(THE INPUT begins)

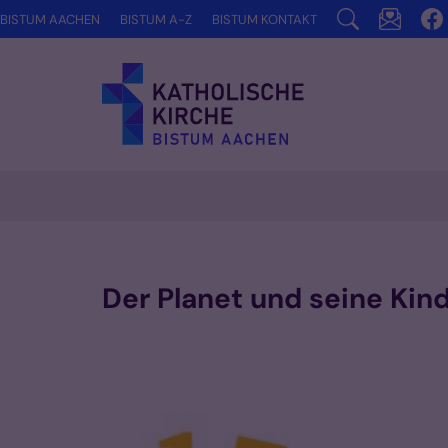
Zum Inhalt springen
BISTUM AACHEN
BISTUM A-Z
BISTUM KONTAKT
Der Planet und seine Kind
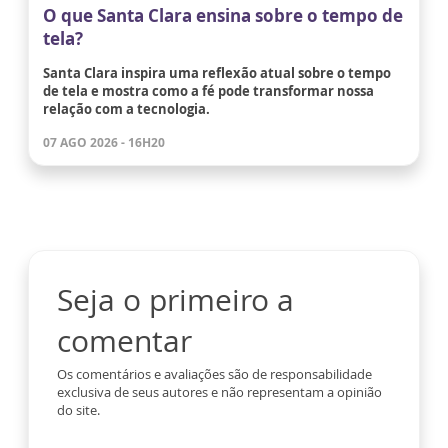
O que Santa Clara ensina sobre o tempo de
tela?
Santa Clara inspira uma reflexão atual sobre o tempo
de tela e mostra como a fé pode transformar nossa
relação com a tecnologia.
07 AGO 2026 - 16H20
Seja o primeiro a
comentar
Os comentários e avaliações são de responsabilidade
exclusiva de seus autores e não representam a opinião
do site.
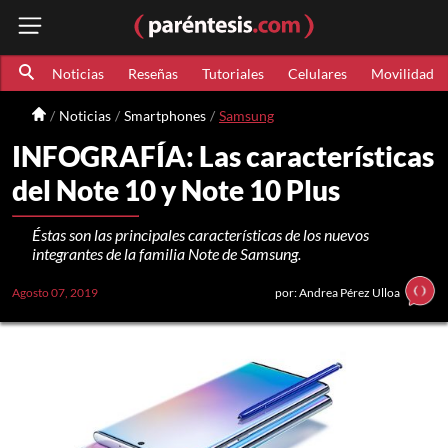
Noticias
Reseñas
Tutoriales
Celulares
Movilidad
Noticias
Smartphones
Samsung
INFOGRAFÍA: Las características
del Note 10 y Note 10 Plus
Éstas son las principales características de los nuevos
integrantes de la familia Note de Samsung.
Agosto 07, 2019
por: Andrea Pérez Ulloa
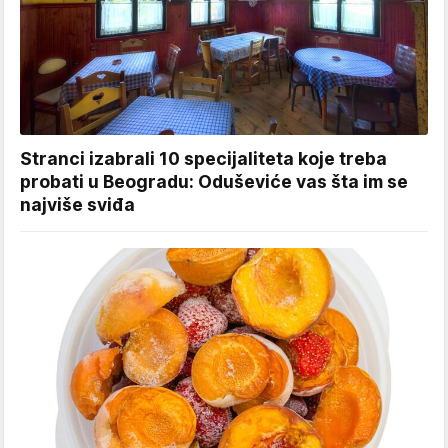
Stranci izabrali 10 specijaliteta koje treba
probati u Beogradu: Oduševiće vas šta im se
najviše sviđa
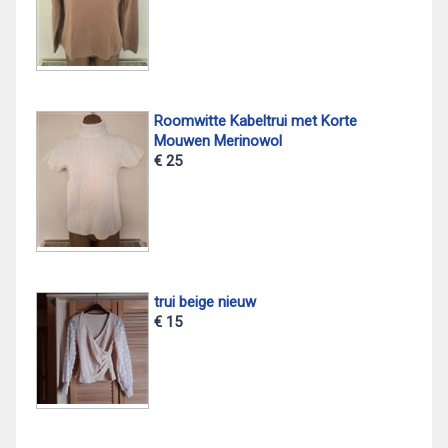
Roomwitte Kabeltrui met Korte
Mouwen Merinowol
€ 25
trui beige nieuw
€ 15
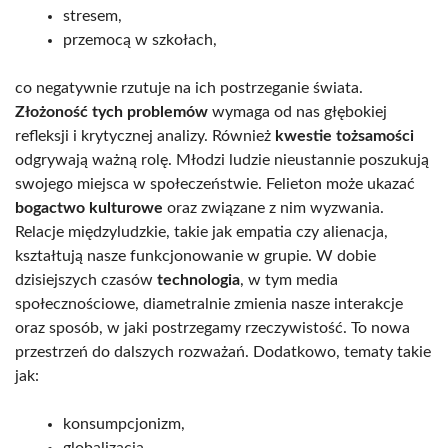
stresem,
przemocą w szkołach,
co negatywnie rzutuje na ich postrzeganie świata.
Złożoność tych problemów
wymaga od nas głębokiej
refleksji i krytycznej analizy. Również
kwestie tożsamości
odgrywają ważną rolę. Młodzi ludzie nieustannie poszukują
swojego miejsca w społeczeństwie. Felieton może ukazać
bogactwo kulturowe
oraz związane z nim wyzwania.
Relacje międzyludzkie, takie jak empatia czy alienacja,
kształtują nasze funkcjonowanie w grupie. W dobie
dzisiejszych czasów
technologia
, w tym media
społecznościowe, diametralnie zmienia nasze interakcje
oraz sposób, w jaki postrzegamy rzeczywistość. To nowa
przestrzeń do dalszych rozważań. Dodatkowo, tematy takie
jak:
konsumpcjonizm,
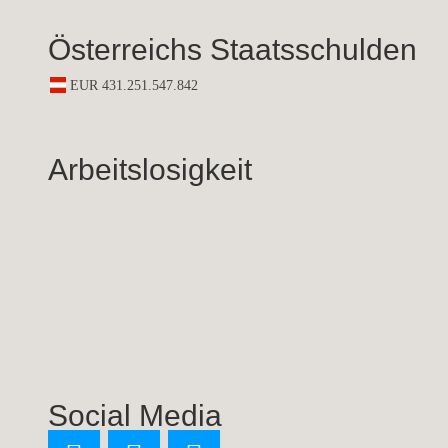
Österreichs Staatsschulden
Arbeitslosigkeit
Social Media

(THE INPUT ends)

_ASSIGNMENT_
The response must match the data line for line, from its first line through the line with "trui beige nieuw", inclusive, and must leave out the pictures.

_TASK SOLUTION_
Zum Inhalt springen
BISTUM AACHEN
BISTUM A-Z
BISTUM KONTAKT
Der Planet und seine Kind
O que Santa Clara ensina sobre o tempo de
tela?
Santa Clara inspira uma reflexão atual sobre o tempo
de tela e mostra como a fé pode transformar nossa
relação com a tecnologia.
07 AGO 2026 - 16H20
Seja o primeiro a
comentar
Os comentários e avaliações são de responsabilidade
exclusiva de seus autores e não representam a opinião
do site.
Noticias
Reseñas
Tutoriales
Celulares
Movilidad
Noticias
Smartphones
Samsung
INFOGRAFÍA: Las características
del Note 10 y Note 10 Plus
Éstas son las principales características de los nuevos
integrantes de la familia Note de Samsung.
Agosto 07, 2019
por: Andrea Pérez Ulloa
Stranci izabrali 10 specijaliteta koje treba
probati u Beogradu: Oduševiće vas šta im se
najviše sviđa
Roomwitte Kabeltrui met Korte
Mouwen Merinowol
€ 25
trui beige nieuw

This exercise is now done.